A common technique is a dictionary attack, which will try every entry in a customized word list ("dictionary"). This might be the Oxford English Dictionary or every word which came up in the first 10 pages of a google search for "memes". Advanced dictionary attacks will do all that shit you thought you were so clever for thinking of:
- Use multiple words.
- Add numbers to the end of words.
- Add symbols before/after/between words.
- Turn the words into l337 sp34k (Very well known by this point).
- Add the website's name onto the end of your password.
- Use common phrases like 1pledgeallegiancetotheflag or yippiekiyaymotherfucker.
- Much, much more, guessing billions of times per second.
Choosing a good password
There are two types of passwords:
- Regular passwords, which you keep in a password manager.
- Passphrases, longer strings that are used at the most important places, for example to protect your password manager database or unlock your encrypted disk.
The best passphrases are generated with Diceware which involves rolling 6 sided die to select random words which build a long cryptographically random passphrase. This produces passphrases you can memorise, but attackers can't guess (easily).
The rest of your passwords, most of which will be for websites, should be generated and stored by your password manager.
Password managers
These are programs which will generate long, random passwords using the full character set. Passwords which can only be broken by brute force, which can take longer than all the time since the big bang. You can easily have different passwords for every site you visit and set password expiry dates to remind you to change your passwords every so often (yearly? 6 monthly?). Passwords are kept within an offline encrypted database which you should back up regularly.
Good password managers:
Some password managers store your passwords in the cloud, making them a colossal target for hackers and placing your trust in the the skills of the cheapest admin the cloud can afford. Don't use them. Examples include LastPass and 1Password.
Bad Password Strategies
Don't do this:
- Less than 10 characters.
- Lowercase only.
- Dictionary words.
- Names, sports teams, pet names, chinese cartoon references.

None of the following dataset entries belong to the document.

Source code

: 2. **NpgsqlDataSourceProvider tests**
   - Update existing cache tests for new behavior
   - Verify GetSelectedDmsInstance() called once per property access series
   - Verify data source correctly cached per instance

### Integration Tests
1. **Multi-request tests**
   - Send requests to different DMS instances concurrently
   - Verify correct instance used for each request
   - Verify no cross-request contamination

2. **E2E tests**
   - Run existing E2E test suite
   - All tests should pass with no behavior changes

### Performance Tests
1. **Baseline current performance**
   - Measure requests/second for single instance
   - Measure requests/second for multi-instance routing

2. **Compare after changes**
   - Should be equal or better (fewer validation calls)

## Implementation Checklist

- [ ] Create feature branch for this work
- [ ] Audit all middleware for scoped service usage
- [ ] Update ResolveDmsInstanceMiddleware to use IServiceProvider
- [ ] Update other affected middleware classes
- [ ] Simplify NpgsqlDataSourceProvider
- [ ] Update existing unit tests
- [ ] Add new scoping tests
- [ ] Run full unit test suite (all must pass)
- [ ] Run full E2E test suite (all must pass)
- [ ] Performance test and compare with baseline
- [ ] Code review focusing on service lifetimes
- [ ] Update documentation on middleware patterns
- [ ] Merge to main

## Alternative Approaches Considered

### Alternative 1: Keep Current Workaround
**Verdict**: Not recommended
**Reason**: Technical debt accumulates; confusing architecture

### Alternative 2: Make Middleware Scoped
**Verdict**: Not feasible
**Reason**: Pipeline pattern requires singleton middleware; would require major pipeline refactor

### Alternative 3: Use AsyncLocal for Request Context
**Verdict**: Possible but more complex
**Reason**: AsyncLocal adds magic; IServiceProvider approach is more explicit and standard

- "B-But my password had both letters and numbers!"
Or this:
- Using the same password in two (or more) different places.
- Using the same password with slight changes for each place it's used.
- Using a password you've ever shared with anyone ever.
I'm so clever I trolled myself shit:
- Hashing a word/phrase: This may get you a decent password length, but if you're going to use a tool, why not use a tool specific to making good passwords?
- Some other strategy you thought of five minutes ago: The people who write password managers have already thought of it and determined why it is less secure than what they already use.
If you're skeptical at all about how advanced password crackers are, UNHash is a talk from late 2019 explaining the current state of password cracking.